When he was small, my youngest son had a habit of filling his pockets with treasures he encountered in his daily adventures. I didn't always understand the value he saw in his chosen objects -- really, how many rocks and sticks could one boy keep? In his eyes, though, each one was beautiful and important. Life is just like that on a larger scale, isn't it? We gather up the precious bits of our experiences and save them all to learn from and enjoy later. Perhaps you'll find a little something here that you'd like to keep in your own pockets. Thanks for visiting.

Friday, February 7, 2014

Lessons We Can All Learn from Suzanne's Rainbow Loom Videos

I know, I know.  You're wondering if I've become as obsessed with the Rainbow Loom as Will has, because this is my third post in a week that mentions it.  But I need to talk about Suzanne one last time today, and once you read this post, I hope you'll understand why.  (If you don't know what I'm talking about, you can catch up here and here.)

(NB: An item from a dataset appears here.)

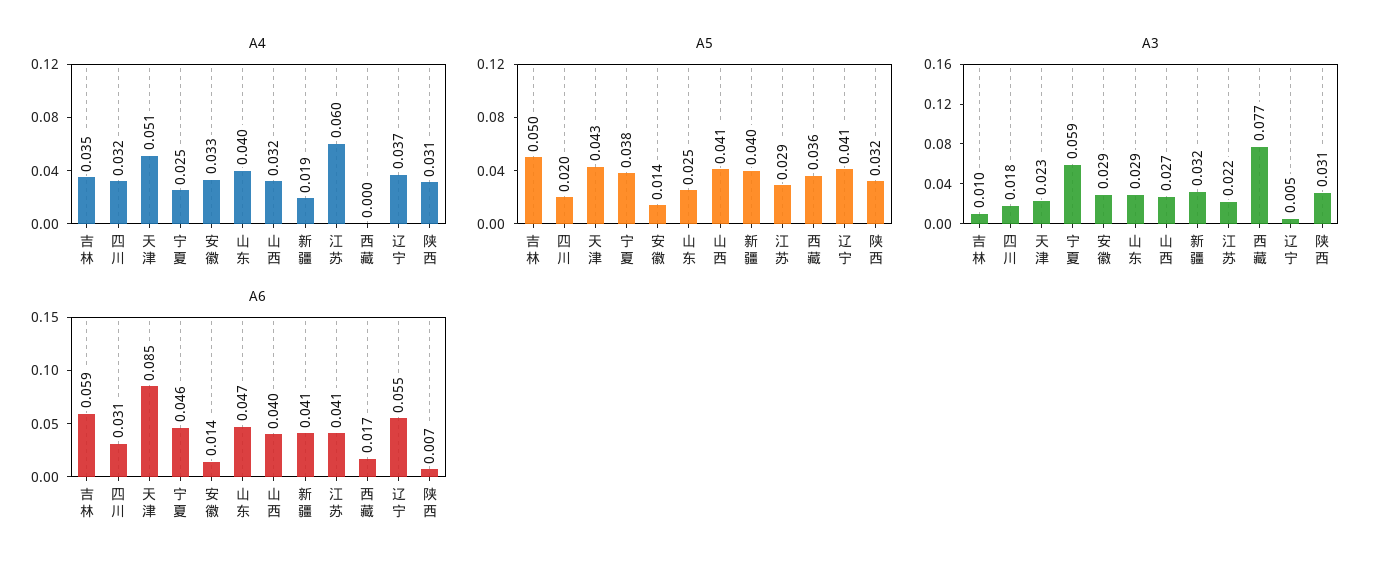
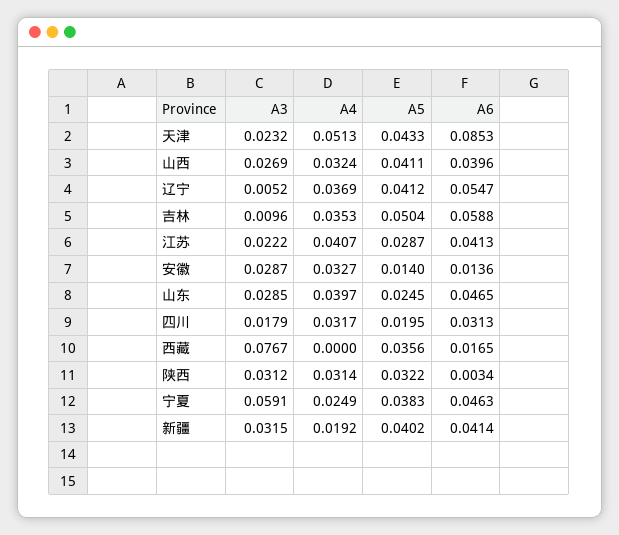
A4, 江苏: 0.06 -> 0.0407
A6, 陕西: 0.007 -> 0.0034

Suzanne and I have exchanged several friendly email messages over the past few days, and it has been so nice to talk with her.  Last night she told me that reading my follow-up post made her quite emotional.  She told me about the cruel comments that sometimes get posted below her videos on YouTube, and how they get to her every now and then, not because they hurt her feelings, but because it makes her sad that children think it is okay to say such mean things to other people.  She said she was so glad to have Will's story to think about now whenever she reads an unkind note about her or one of her videos.

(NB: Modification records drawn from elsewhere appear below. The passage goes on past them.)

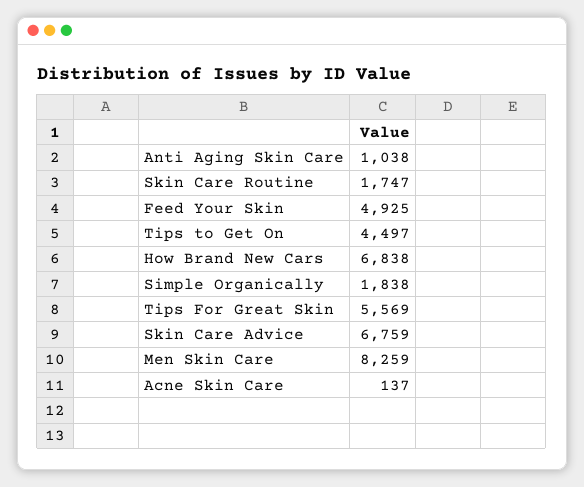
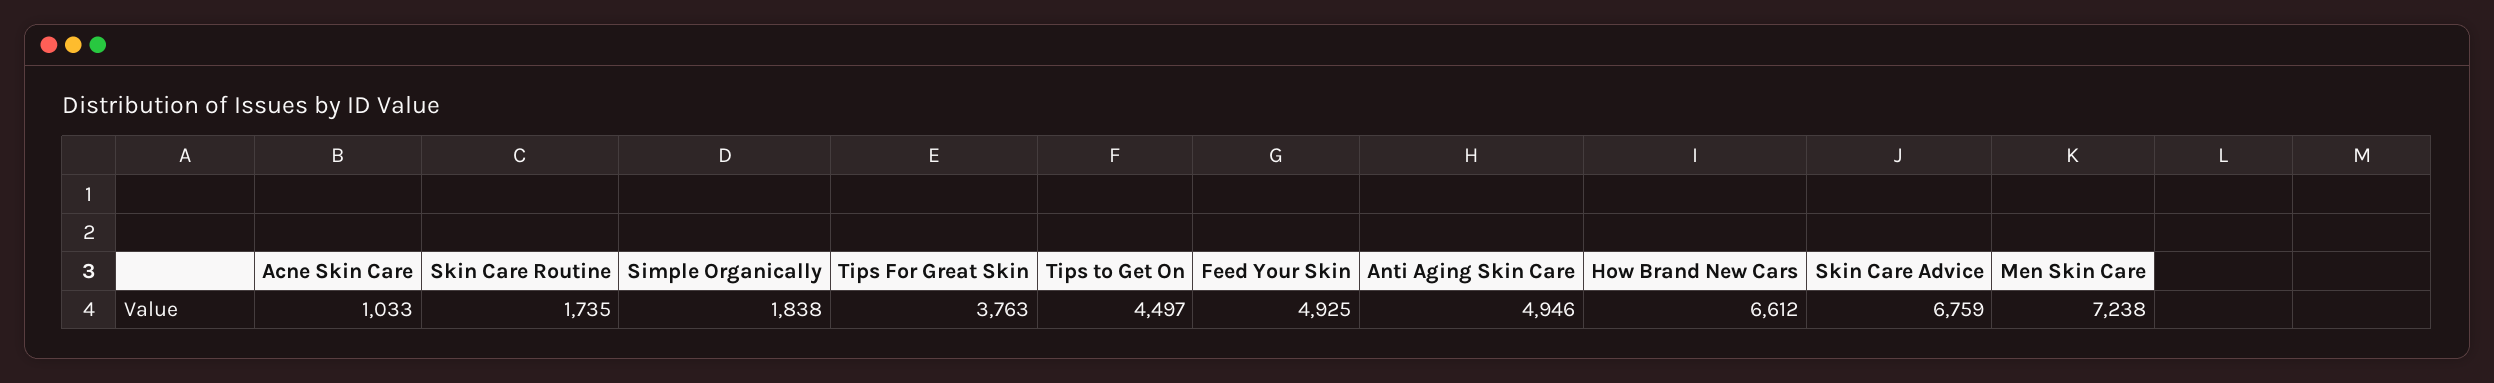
Anti Aging Skin Care: 1038 -> 4946
Skin Care Routine: 1747 -> 1735
How Brand New Cars: 6838 -> 6612
Tips For Great Skin: 5569 -> 3763
Men Skin Care: 8259 -> 7238
Acne Skin Care: 137 -> 1033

I usually avoid reading comments on sites like YouTube, because I've found they can be a minefield of nastiness. But after Suzanne mentioned the mean messages she's received, I felt compelled to take a look at the comments under several of her videos in an effort to understand better what it must feel like to be her.  I found a lot of thank yous and praise for her, which was nice, but interspersed with those words were ones that were incredibly rude and hurtful.

"once I started taking it off the loom it broke your such a lier its so hard i hate you"


"This suck balls"

"what kind of crap is that I hate u! :("

"are you freaking serious, when i took it off it fell apart, i dont care because it was ugly anyway"

"You are sooooooooo bad"

"Thanks for making kids cry"

"Hey old woman u make it to complicated"

"Shave your wrist lady"


I also found a whole litany of swear words that are not fit for repeating here.

I am not Suzanne, but reading those comments (and knowing that many of them came from children) made me feel sick and heartbroken.  It seems that so many people in the comments section have forgotten that while Suzanne may seem to be only a voice and a pair of hands on the screen, she is, in fact, a real, whole person with feelings.  Sadly, based on what I've seen in my own online interactions with people, some adults have a hard time remembering that there are human beings somewhere beyond their screens, too.

As parents in an era where social media is everywhere, we have an important responsibility to monitor our kids' online activity, and to set a good example for them by holding ourselves to the same standards of behaviour we wish to see from them.  I often have conversations with my boys about how every word we write online has the power to bring either happiness or hurt to others, because even if we can't physically see it, there is always a real person on the receiving end of our comments. The ages-old teaching of treating others the way you wish to be treated still needs to apply to our human interactions, even when our methods of interaction change.  The notion of being kind to one another should never become obsolete.

What started out as a cute little post about Will's latest project has turned into something much more meaningful for our family over the past week.  I've shared Suzanne's messages with Will and Noah as a reminder of how people feel when they read what others have written about them.  I hope other parents will do the same, and keep a close eye on what kinds of comments their children are leaving on social media sites.  It turns out there are lessons much more valuable than bracelet-making contained on the pages of Suzanne's Rainbow Loom instructional videos.  If we don't teach our kids now about what it means to be human, who will?